The government announced a zero-tolerance policy towards anti-Semitism, Justice Minister Judit Varga said talking to the Hungarian news agency MTI on Tuesday.
On Tuesday, Mrs Varga attended a commemoration at the invitation of the European Jewish Association organised on the 75th anniversary of the liberation of the Auschwitz-Birkenau concentration camps where as head of the Hungarian delegation she laid a wreath at the wall of victims.
The Justice Minister further spoke at a symposium held in Krakow on Monday which was also attended by former Belgian federal Interior Minister Jan Jambon and former President of the European Parliament Antonio Tajani.

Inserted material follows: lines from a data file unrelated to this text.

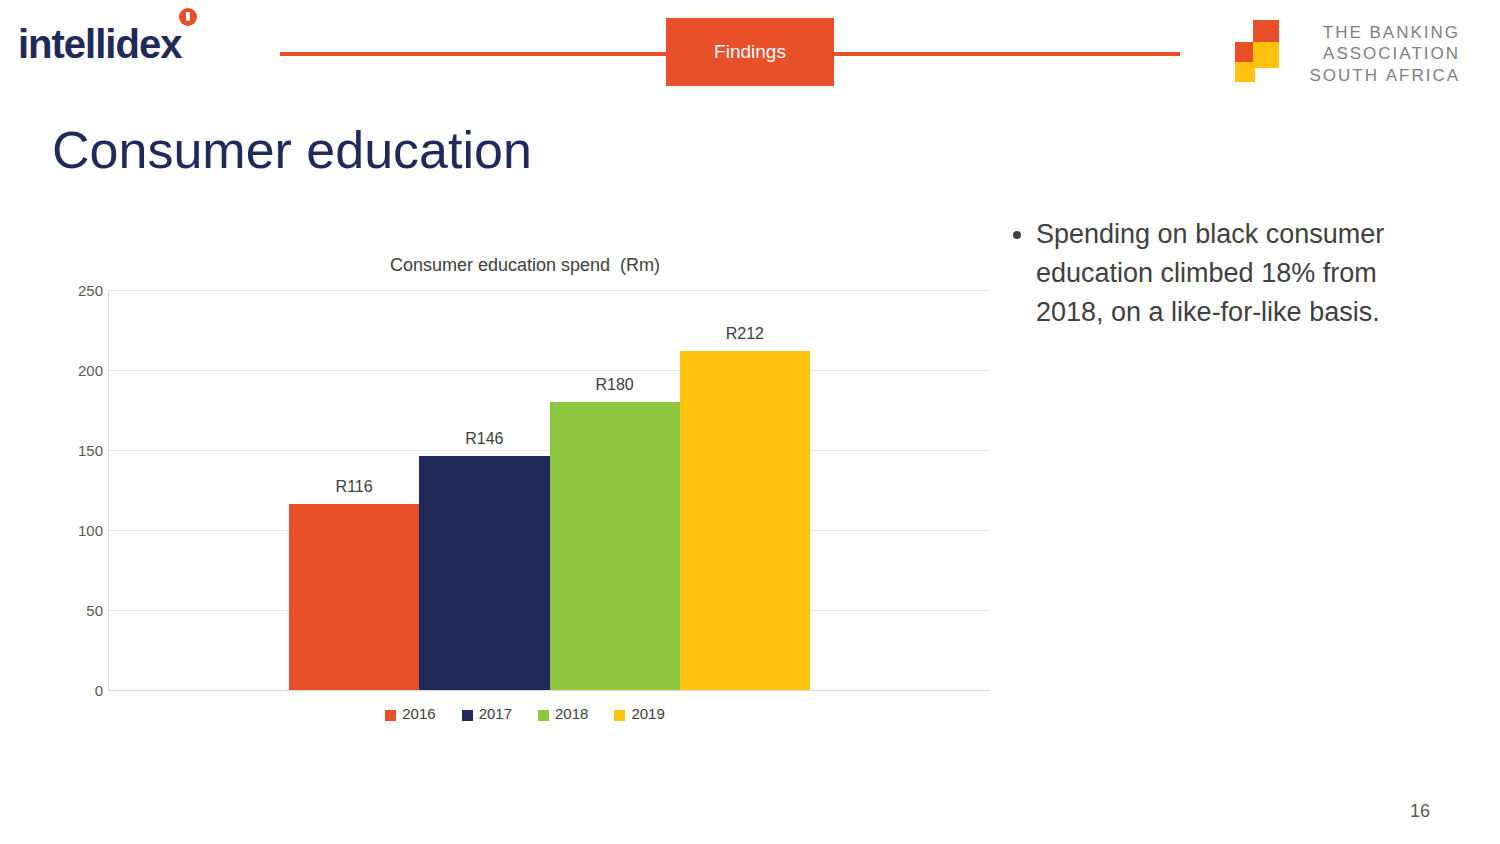intellidex
Findings
THE BANKING
ASSOCIATION
SOUTH AFRICA
Consumer education
Consumer education spend (Rm)
250
200
150
100
50
0
R116
R146
R180
R212
2016
2017
2018
2019
Spending on black consumer education climbed 18% from 2018, on a like-for-like basis.
16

In her speech, the Minister highlighted that the Hungarian government had announced a zero-tolerance policy towards anti-Semitism. Additionally, she rendered an account of a number of related measures, including that the government incorporated Holocaust denial into the Penal Code as a punishable offence, introduced a memorial day for victims of the Holocaust, and successfully organised the European Maccabi Games.
She said “it is an important result that during its 2015-2016 presidency of the International Holocaust Remembrance Alliance (IHRA) Hungary achieved that the European Union’s new data protection regulation should not restrict access to archive sources related to the Holocaust”.
She added that “In Hungary we respect everyone’s origin and religion”.
Mrs Varga also highlighted that “Europe’s second largest Jewish community lives in Hungary, in peace and in security; in actual fact, in more peace and security than anywhere else in Europe”.